- [SUPPLIED ENTRIES]:
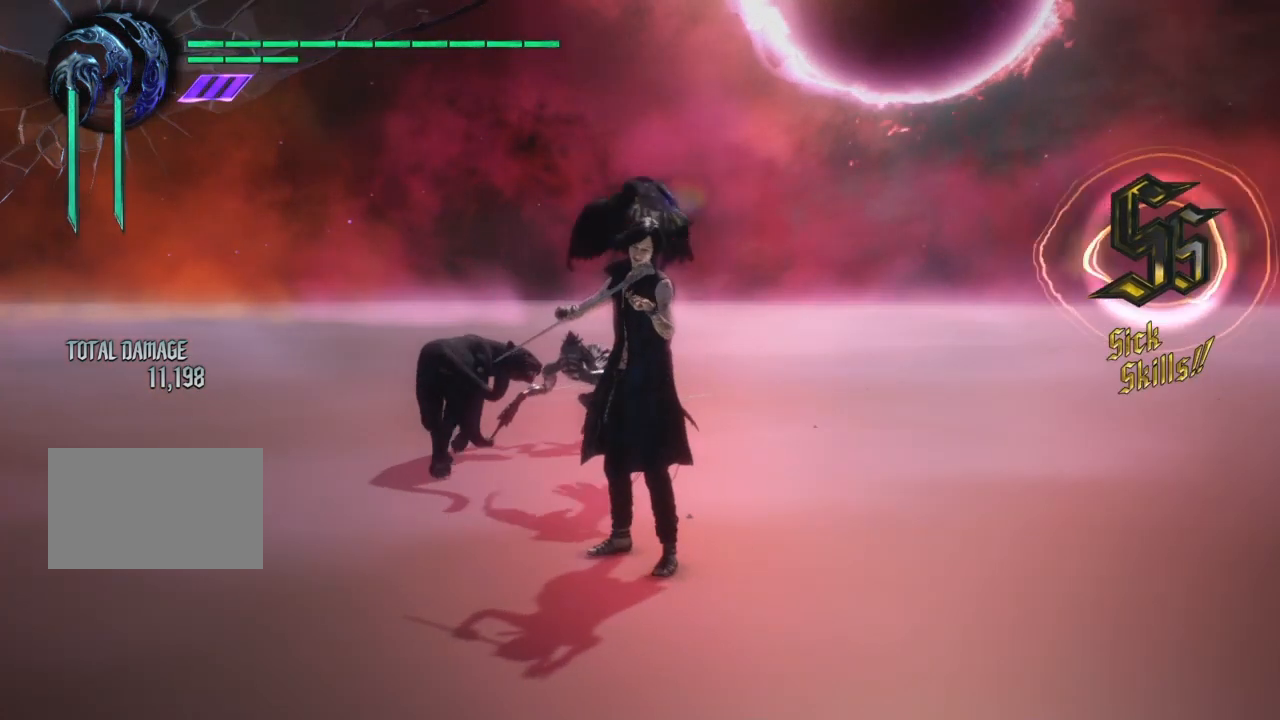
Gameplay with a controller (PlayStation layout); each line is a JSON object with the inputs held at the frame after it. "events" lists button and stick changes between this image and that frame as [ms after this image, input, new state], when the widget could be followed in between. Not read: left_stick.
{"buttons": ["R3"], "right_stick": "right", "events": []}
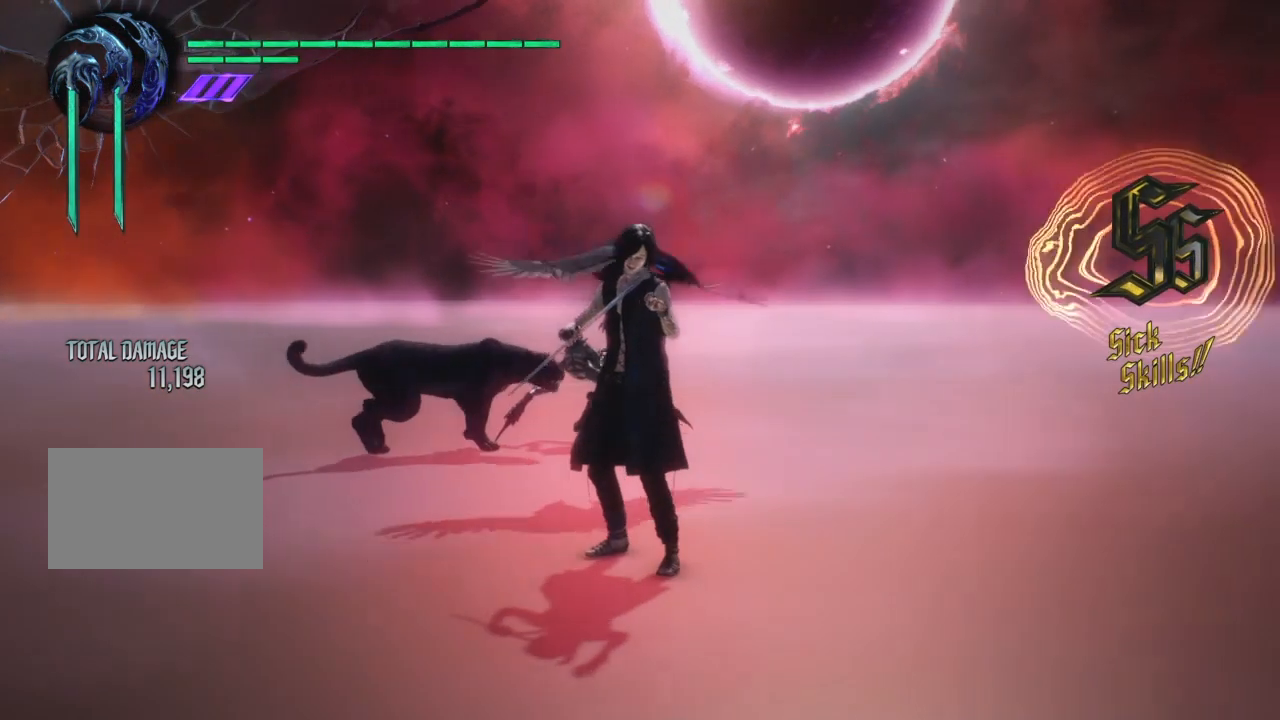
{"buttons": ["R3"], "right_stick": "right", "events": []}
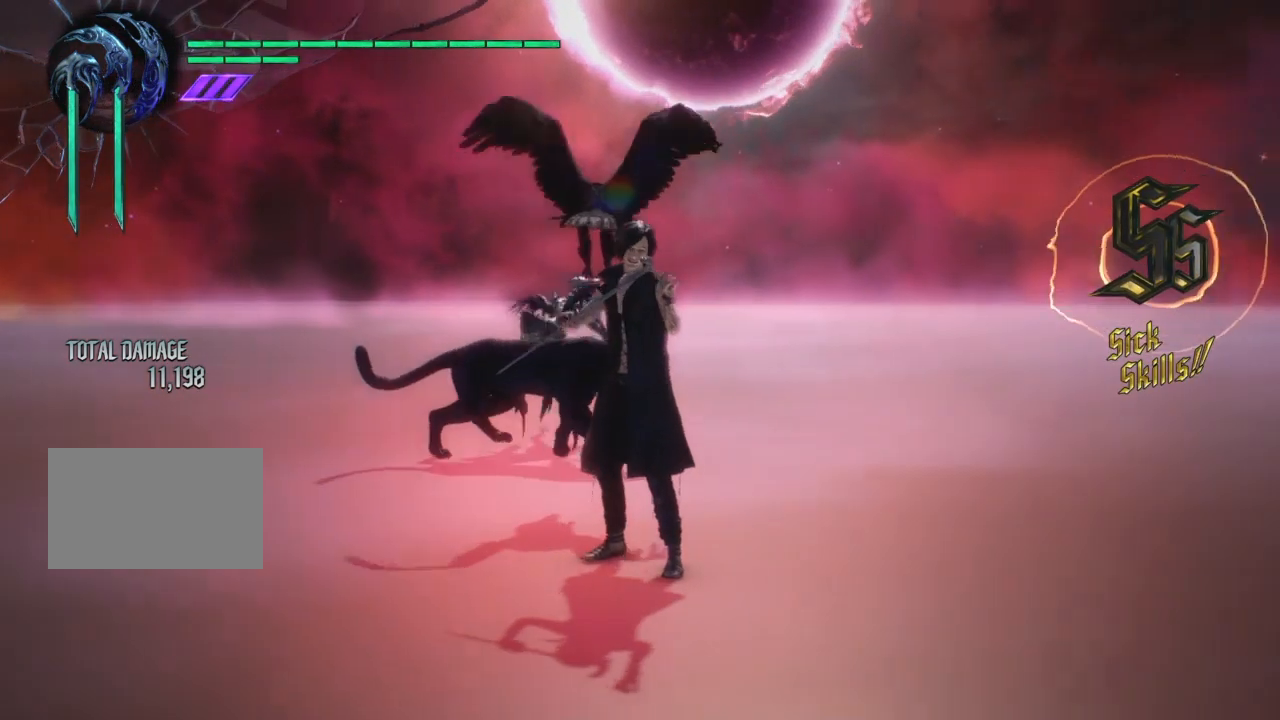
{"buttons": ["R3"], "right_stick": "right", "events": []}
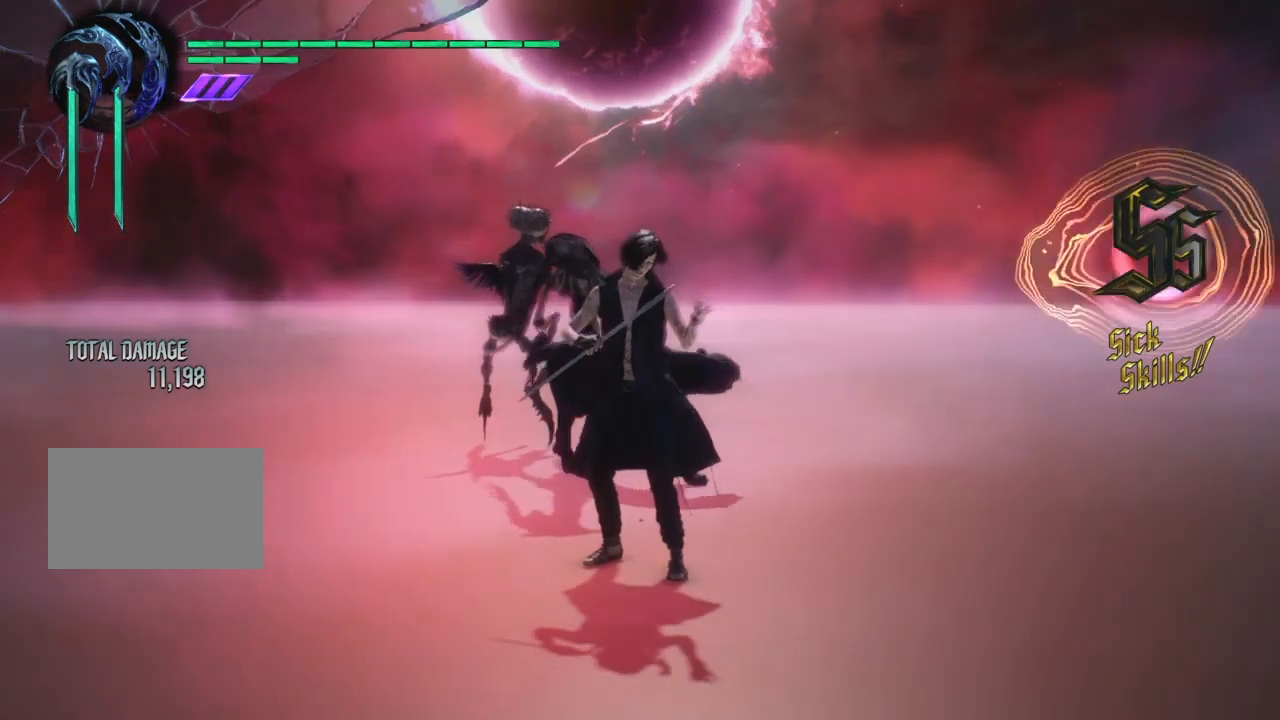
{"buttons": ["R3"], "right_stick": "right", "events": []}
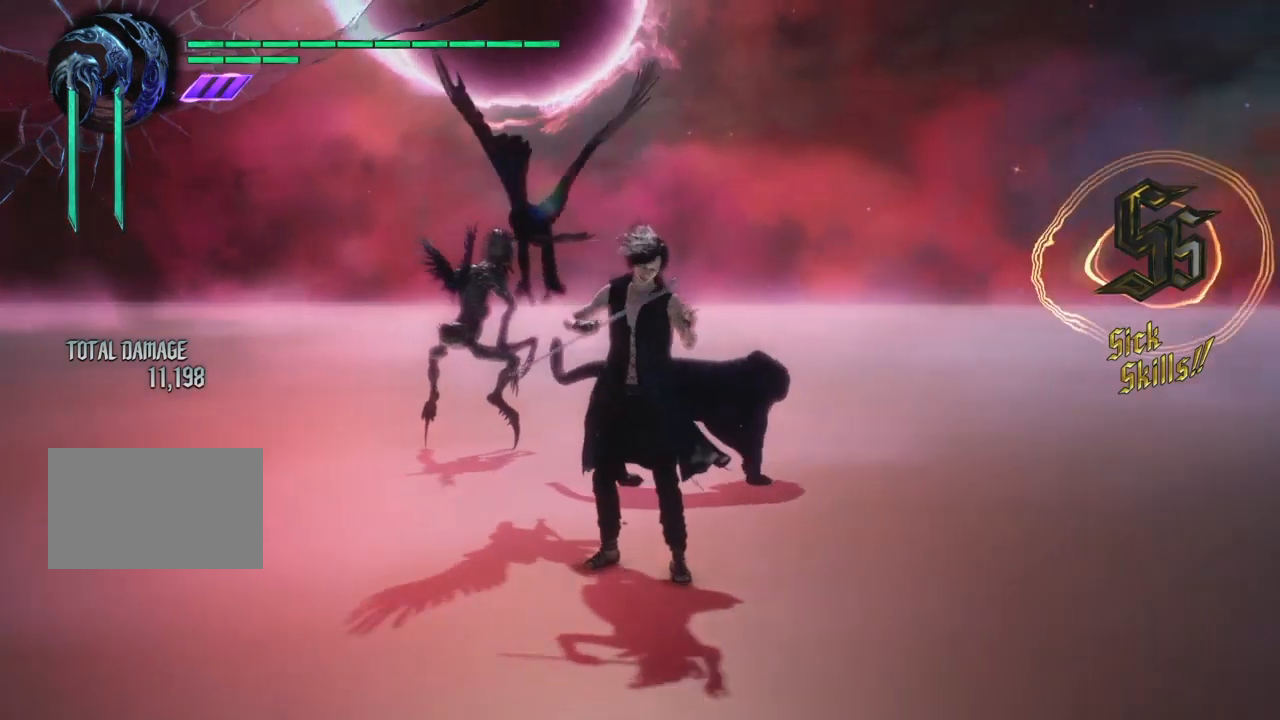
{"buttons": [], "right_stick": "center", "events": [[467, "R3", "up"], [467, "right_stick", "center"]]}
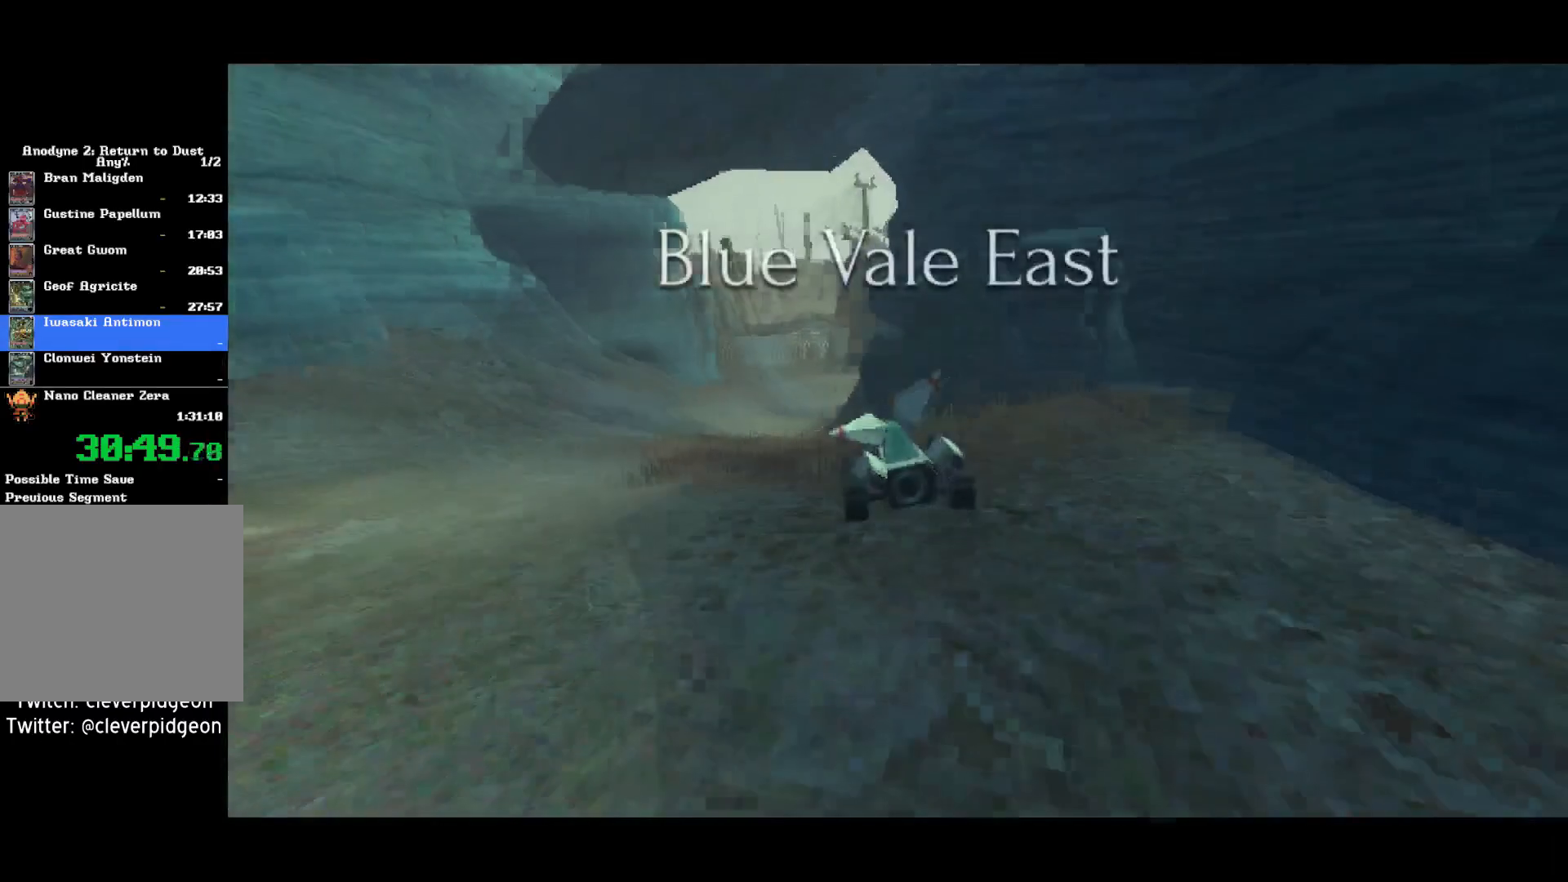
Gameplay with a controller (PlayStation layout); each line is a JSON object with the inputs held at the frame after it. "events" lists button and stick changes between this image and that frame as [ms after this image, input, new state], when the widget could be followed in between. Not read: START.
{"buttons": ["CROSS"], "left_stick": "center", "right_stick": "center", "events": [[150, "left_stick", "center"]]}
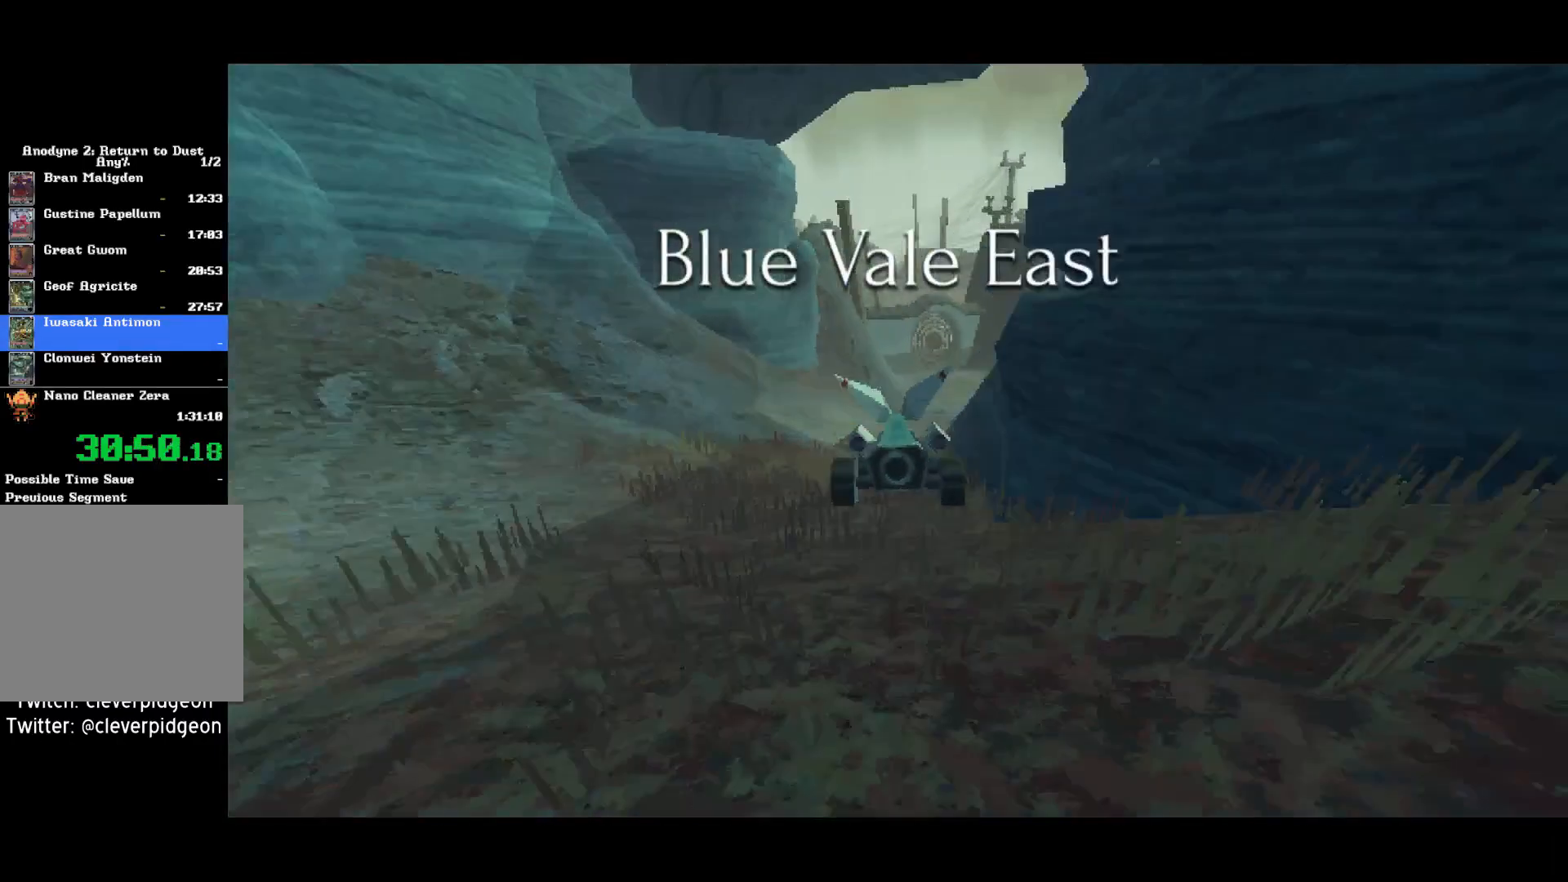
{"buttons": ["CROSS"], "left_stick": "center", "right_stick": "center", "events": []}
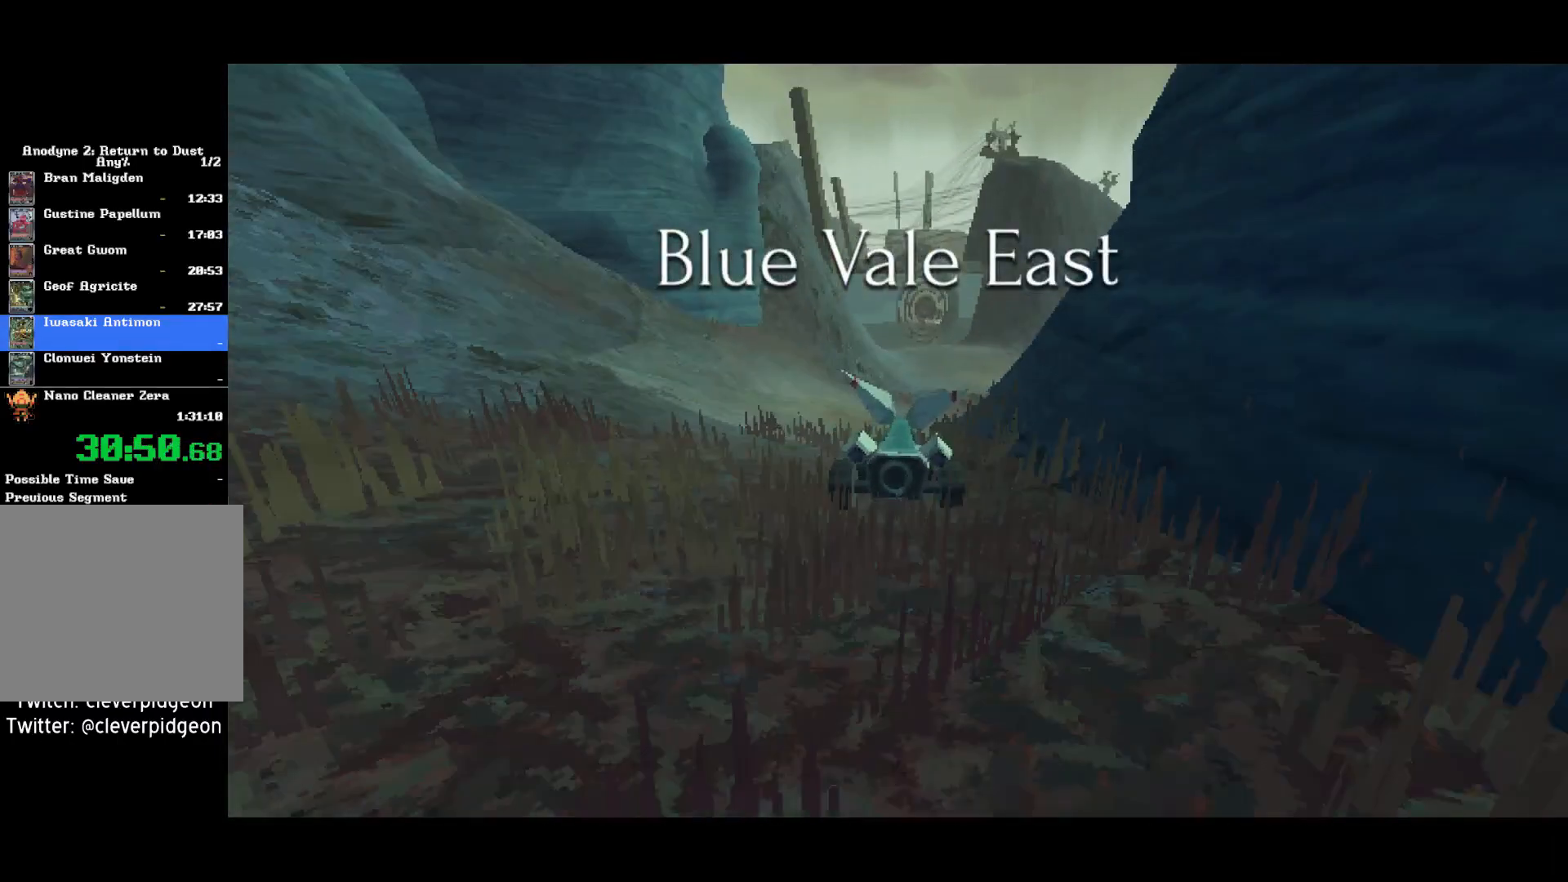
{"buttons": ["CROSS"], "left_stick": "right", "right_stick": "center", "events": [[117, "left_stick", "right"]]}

- [TASK BRIEF]: If a record above contains a picture, leave the picture out and transcribe everything else exactly.

- [ANSWER SPACE]:
Gameplay with a controller (PlayStation layout); each line is a JSON object with the inputs held at the frame after it. "events" lists button and stick changes between this image and that frame as [ms after this image, input, new state], when the widget could be followed in between. Not read: left_stick.
{"buttons": ["R3"], "right_stick": "right", "events": []}
{"buttons": ["R3"], "right_stick": "right", "events": []}
{"buttons": ["R3"], "right_stick": "right", "events": []}
{"buttons": ["R3"], "right_stick": "right", "events": []}
{"buttons": [], "right_stick": "center", "events": [[467, "R3", "up"], [467, "right_stick", "center"]]}
Gameplay with a controller (PlayStation layout); each line is a JSON object with the inputs held at the frame after it. "events" lists button and stick changes between this image and that frame as [ms after this image, input, new state], when the widget could be followed in between. Not read: START.
{"buttons": ["CROSS"], "left_stick": "center", "right_stick": "center", "events": [[150, "left_stick", "center"]]}
{"buttons": ["CROSS"], "left_stick": "center", "right_stick": "center", "events": []}
{"buttons": ["CROSS"], "left_stick": "right", "right_stick": "center", "events": [[117, "left_stick", "right"]]}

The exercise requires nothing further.